Separate surveys have been conducted about black Canadians. Canadian public relations firm Proof Strategies created a specific sample of black Canadians for the first time as part of its annual CanTrust index, which measures not only community faith in political and law enforcement institutions, but also in commercial brands. More than 1,000 other Canadians who were not black were also surveyed.

It turns out that trust in police among blacks surveyed fell below the national average. About four in ten black Canadians said they trusted law enforcement, compared to about five in ten Canadians overall.

In another section of the report, black Canadians surveyed said they had experienced or witnessed racism. This number was much higher among those born in Canada. In addition, over 85% said that corporations and governments have a responsibility to combat racism in society, but only 41% said they see any positive change.
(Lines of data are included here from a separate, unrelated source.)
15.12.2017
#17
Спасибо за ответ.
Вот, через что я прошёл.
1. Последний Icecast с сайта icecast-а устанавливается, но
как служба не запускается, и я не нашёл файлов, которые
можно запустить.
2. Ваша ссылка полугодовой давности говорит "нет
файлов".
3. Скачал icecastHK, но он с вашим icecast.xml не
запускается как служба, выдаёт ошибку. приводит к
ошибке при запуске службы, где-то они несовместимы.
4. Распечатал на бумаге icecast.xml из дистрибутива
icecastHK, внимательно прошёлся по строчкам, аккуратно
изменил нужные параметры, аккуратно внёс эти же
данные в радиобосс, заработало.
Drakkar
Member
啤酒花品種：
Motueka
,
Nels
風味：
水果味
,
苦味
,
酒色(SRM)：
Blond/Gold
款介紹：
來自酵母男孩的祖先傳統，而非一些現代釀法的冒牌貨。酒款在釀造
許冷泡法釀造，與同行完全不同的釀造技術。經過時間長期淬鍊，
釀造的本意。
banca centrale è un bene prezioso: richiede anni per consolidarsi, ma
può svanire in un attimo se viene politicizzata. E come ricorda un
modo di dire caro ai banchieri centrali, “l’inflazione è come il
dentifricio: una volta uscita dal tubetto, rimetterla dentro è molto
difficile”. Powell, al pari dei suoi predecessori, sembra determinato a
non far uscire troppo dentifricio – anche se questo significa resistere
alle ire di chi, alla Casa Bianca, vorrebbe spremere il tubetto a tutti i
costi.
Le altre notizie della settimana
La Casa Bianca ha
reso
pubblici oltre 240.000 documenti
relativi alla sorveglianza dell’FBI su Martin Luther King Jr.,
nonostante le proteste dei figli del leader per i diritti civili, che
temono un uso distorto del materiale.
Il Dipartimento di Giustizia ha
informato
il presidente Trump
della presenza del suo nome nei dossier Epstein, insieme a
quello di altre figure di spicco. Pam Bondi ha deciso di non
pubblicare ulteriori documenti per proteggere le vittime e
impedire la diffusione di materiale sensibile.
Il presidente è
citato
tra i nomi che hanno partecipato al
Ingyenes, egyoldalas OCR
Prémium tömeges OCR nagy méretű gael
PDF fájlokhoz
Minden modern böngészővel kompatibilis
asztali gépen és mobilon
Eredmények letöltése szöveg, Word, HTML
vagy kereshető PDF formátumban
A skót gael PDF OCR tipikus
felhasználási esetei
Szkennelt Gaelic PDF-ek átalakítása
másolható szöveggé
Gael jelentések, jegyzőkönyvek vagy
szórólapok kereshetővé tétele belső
The May 25, 2020 accident in Minneapolis, USA, when black suspect George Floyd died during an arrest, had a huge impact on confidence scores. In the aftermath, there was a wave of anti-racism protests in Canada, and the police confidence index dropped 11 points.

In June 2022, data was released showing that racial minorities were 1.2 to 1.6 times more likely to experience violence when interacting with Toronto police in 2020, and that officers were more likely to point guns at unarmed black residents than at whites.

After a review of more than 900 violent incidents involving Toronto police was published, Toronto Police Chief James Ramer issued a public apology and tried to assure members of racial and ethnic minorities that he supported them:

"I want our communities to know that I'm listening."

Canada's police force has a lot of work ahead of it: systemic racism still exists, so various measures are being developed, primarily to address the disproportionate use of force. One component of trust in the police is power limitation, so plans are underway to develop new training on fairness and inclusiveness for recruits, to test the curriculum already in place and the current procedure for use of force.

Training on racial bias and discrimination, as well as disclosure of use of force data, will reportedly be ongoing.

Despite the scale of the plans and measures the police intend to take to increase the credibility of their work, members of Canada's black community continue to react negatively. Sam Tackle, associate professor of sociology at Toronto Metropolitan University and member of Action Against Poverty, says he doubts the value of the police apology and calls it political PR.

He believes that the government should demand much more when it comes to accountability, because residents suffer first and foremost:

"We do wonder, 'Will I survive this interaction?

Racial discrimination is a phenomenon that has accompanied humanity for centuries, permeating public services as well. And it is only with the competent and ongoing interaction of government, employees, and residents that the equality necessary for civil society can be achieved.